28. The method according to claim 27, wherein said deviation is an increase in the RasG content.

29. Method according to claim 28, wherein said deviation from the reference value is a 25% -30% deviation.

30. A method according to any one of the preceding claims, wherein the determination of the RasG content comprises the quantitative determination of the RasG protein.

A method according to any one of the preceding claims, wherein the determination of the RasG content comprises the qualitative determination of the RAS activity.

32. RASAL1 as a biomarker to determine the risk of developing arthrofibrosis in a patient.

33. RasG as a biomarker for determining the risk of developing arthrofibrosis in a patient.
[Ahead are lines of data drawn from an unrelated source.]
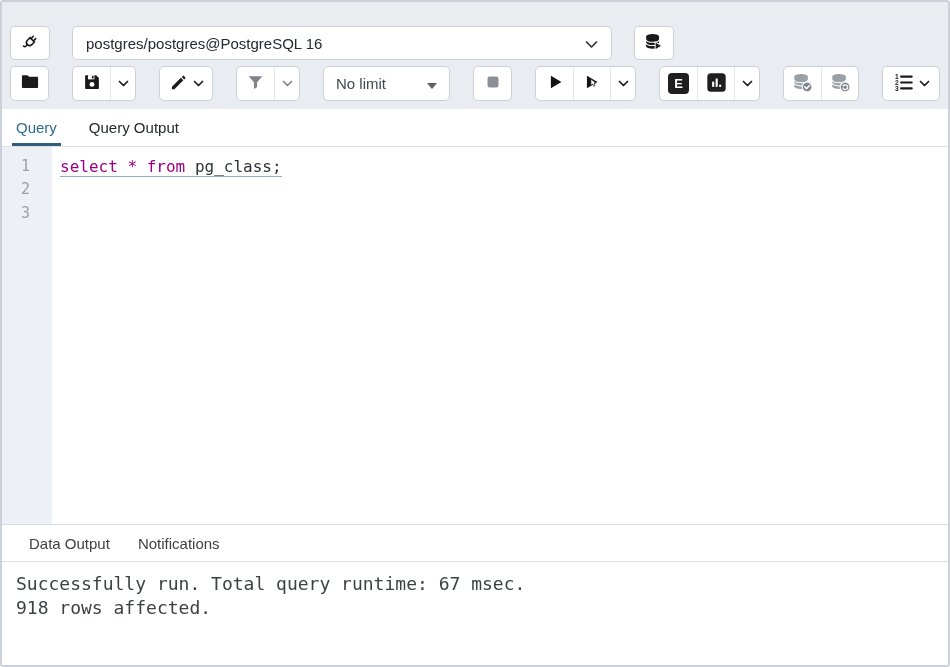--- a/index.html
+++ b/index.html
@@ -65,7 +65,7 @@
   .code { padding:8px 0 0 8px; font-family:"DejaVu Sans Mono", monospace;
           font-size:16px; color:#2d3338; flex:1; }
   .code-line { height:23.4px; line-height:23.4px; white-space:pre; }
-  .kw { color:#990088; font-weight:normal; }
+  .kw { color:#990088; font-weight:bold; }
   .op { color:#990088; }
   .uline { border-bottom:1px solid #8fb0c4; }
34. A method of preventing, treating and / or alleviating arthrofibrosis in a patient using measures that reduce the amount of free active RAS-G protein and / or RAS activity in the tissues of the patient being treated.

35. The method according to claim 34, wherein said measures are an inhibition or blockade of the RAS protein.

36. The method of claim 34, wherein said measures are an increase in the bioavailability of RASAL1.

The method of claim 36, wherein increasing the bioavailability of RASAL 1 comprises stimulating RASAL 1 gene expression.

38. The method of claim 38, wherein stimulating gene expression of RASAL 1 comprises inhibiting proteins that reduce the bioavailability of RASAL 1 by epigenetic modifications.

39. The method of claim 38, wherein inhibition comprises inhibiting Dnmtl.

40. The method of claim 35, wherein inhibiting or blocking the RAS protein comprises inhibiting or blocking the binding of GTP to the RAS protein and / or inhibiting or blocking the exchange of GDP to GTP with RAS.

41. The method of claim 41, wherein the inhibiting or blocking comprises inhibiting the interaction of hSosI with RAS.

42. The method according to claim 41, wherein the interaction of hSosI with RAS is achieved by a peptide which comprises the sequence according to SEQ ID NO: 3 or a peptide which is at least 50%, preferably at least 60%, 70%, 80%, 90%, 95%, 98%, 99%, 100% of the inhibitory potency of the unaltered peptide.